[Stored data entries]
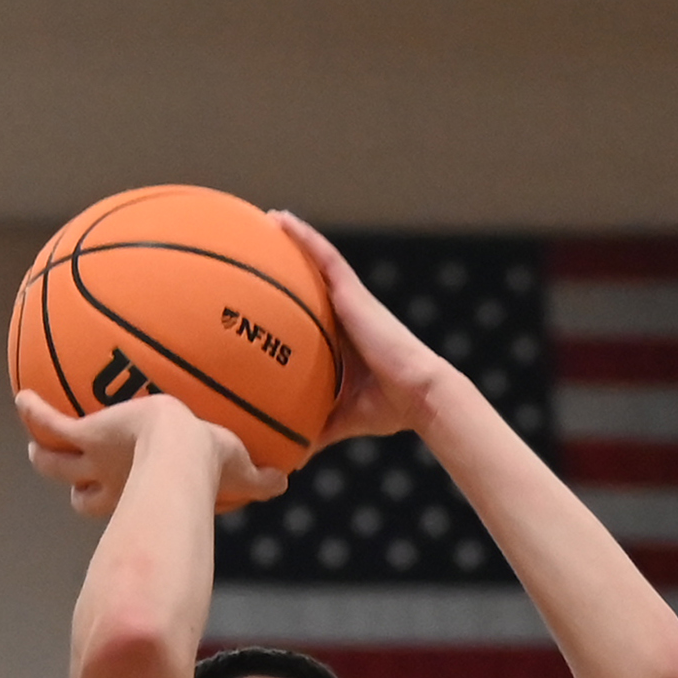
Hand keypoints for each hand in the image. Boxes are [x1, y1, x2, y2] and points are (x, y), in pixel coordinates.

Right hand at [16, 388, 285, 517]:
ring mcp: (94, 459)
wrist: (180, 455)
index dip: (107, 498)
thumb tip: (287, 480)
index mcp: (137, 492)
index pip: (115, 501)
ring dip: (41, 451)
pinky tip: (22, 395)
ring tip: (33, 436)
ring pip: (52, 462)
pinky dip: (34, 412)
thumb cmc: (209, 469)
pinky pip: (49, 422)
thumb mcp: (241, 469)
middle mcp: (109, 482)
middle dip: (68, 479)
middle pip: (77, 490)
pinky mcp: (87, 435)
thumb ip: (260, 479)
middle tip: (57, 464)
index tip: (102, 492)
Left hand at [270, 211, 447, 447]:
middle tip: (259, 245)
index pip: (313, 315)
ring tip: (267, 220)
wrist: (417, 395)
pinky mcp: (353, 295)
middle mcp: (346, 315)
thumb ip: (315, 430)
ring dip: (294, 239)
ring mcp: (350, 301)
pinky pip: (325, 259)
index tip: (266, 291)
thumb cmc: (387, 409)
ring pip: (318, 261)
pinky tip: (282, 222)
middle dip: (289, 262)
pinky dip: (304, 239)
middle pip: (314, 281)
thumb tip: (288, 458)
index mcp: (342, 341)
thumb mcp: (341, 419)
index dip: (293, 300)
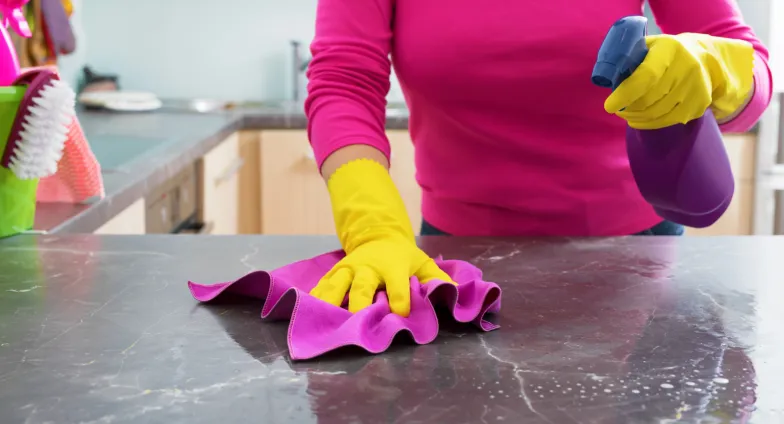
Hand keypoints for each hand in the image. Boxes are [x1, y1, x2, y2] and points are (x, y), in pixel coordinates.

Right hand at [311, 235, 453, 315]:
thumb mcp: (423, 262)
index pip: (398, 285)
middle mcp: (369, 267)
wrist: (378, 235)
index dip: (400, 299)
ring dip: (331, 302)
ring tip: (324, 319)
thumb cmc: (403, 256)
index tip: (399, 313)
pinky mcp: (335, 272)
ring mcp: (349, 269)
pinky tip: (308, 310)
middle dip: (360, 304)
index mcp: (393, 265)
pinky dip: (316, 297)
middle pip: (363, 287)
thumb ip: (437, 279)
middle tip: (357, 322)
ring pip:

==

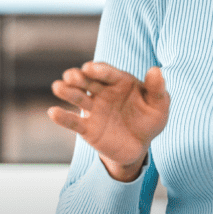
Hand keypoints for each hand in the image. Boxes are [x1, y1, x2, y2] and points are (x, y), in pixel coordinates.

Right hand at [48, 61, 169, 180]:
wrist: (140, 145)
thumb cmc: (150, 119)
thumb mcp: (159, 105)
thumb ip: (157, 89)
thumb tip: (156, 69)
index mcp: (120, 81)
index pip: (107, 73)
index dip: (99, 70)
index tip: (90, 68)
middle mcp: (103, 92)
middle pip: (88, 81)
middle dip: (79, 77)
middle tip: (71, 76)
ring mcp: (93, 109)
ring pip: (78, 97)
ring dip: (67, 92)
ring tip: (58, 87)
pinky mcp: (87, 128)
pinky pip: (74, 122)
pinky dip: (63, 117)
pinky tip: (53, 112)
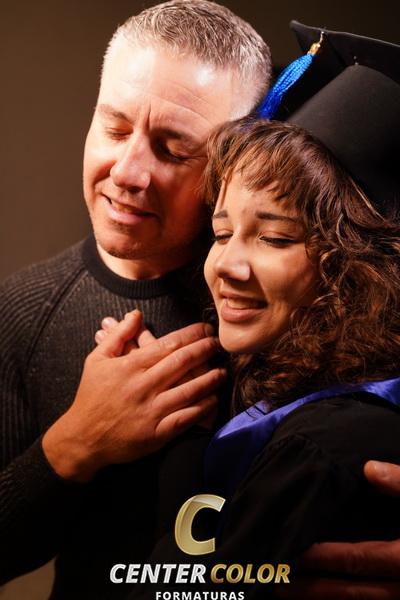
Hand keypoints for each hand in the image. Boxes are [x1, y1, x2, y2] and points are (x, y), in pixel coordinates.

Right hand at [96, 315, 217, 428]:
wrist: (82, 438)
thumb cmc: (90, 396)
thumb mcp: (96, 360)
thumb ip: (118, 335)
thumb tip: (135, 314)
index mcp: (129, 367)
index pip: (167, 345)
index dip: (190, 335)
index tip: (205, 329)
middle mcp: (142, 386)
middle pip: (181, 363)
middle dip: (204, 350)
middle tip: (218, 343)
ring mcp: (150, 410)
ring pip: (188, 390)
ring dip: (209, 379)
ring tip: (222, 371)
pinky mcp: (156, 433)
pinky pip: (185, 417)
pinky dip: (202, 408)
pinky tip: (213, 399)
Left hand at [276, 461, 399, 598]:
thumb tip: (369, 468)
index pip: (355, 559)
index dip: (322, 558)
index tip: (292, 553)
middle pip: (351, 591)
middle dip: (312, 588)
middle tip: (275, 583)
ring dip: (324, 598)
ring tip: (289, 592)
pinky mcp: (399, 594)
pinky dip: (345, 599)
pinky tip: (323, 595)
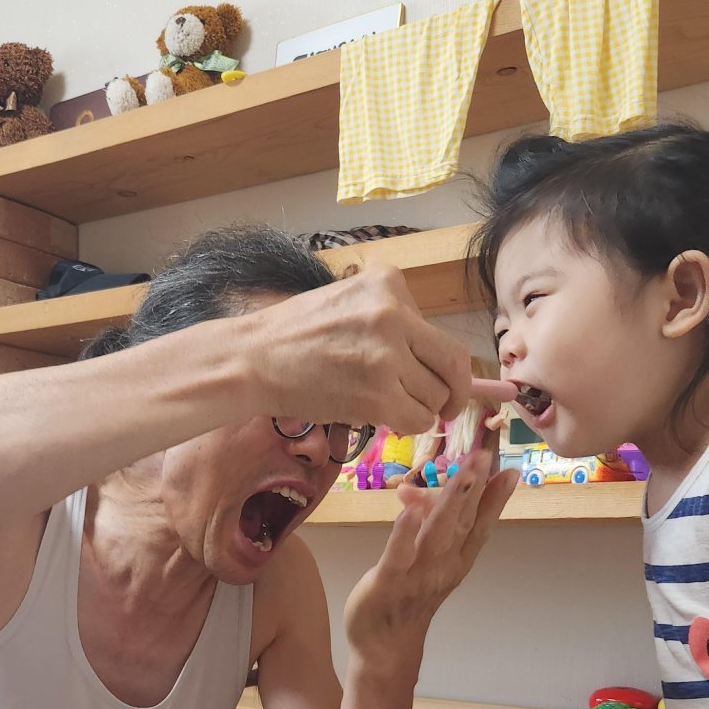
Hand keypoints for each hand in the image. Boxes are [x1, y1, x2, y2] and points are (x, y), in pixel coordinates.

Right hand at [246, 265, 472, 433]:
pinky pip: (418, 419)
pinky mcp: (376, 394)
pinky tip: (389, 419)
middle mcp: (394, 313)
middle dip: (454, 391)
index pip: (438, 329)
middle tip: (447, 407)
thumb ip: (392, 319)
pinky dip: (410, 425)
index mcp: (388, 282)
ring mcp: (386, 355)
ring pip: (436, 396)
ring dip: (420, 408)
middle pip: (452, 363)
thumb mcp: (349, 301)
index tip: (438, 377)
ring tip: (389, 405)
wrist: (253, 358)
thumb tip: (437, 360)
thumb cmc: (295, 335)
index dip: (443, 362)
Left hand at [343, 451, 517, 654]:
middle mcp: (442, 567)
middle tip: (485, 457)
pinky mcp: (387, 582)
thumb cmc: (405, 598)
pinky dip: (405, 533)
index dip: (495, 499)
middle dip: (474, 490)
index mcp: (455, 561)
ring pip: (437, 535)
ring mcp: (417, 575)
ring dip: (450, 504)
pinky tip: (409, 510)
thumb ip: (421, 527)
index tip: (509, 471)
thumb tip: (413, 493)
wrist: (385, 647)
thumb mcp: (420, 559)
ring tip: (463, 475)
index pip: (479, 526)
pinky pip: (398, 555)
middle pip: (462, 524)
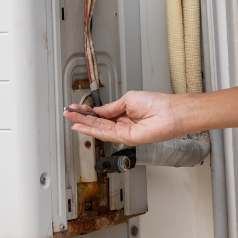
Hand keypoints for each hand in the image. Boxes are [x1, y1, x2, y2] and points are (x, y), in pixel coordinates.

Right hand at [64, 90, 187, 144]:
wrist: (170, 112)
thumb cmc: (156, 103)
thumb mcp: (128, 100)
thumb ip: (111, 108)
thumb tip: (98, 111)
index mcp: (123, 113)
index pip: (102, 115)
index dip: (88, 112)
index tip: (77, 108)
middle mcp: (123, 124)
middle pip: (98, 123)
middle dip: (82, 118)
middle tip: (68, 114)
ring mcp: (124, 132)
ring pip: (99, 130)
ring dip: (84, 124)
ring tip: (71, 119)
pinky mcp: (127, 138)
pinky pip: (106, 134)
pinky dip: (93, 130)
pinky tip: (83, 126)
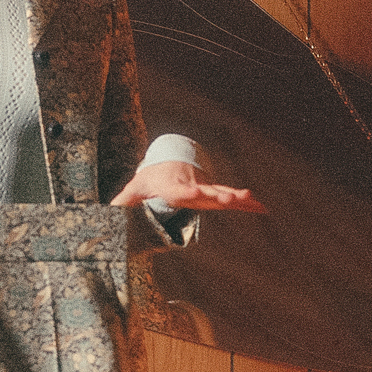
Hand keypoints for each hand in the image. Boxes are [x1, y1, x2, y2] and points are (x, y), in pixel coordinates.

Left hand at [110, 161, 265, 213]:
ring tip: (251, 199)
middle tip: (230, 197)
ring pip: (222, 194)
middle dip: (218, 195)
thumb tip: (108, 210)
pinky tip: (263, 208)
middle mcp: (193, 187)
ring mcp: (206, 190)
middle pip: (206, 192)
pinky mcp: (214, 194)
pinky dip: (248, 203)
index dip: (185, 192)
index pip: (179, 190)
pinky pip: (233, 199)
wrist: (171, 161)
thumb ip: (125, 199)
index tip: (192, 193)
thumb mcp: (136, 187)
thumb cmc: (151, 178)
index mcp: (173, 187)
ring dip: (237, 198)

◆ Task details ◆
What's needed is an exact copy of the lines above from the one with "pinky mcp: (387, 582)" through the one with "thumb tip: (98, 111)", both included; the pictures stay out.

◆ Expected answer ◆
pinky mcp: (387, 582)
thumb cmc: (405, 598)
pinky dip: (405, 533)
index dip: (495, 499)
middle dip: (474, 490)
index mcp: (455, 561)
ring pip: (437, 535)
ring mcp: (417, 575)
ring dip: (450, 504)
pinky tip: (409, 510)
thumb ip: (421, 527)
index tip: (509, 471)
thumb tip: (413, 493)
wrist: (385, 647)
thumb mcp: (420, 559)
ring tip: (463, 475)
index pip: (479, 526)
pinky pip: (398, 555)
middle pip: (462, 524)
Hand keypoints for each hand in the image. Boxes are [x1, y1, x2, y2] and points are (x, y), in pixel coordinates.

Right hand at [64, 90, 187, 144]:
wrist: (170, 112)
thumb cmc: (156, 103)
thumb mcp: (128, 100)
thumb ip: (111, 108)
thumb tip: (98, 111)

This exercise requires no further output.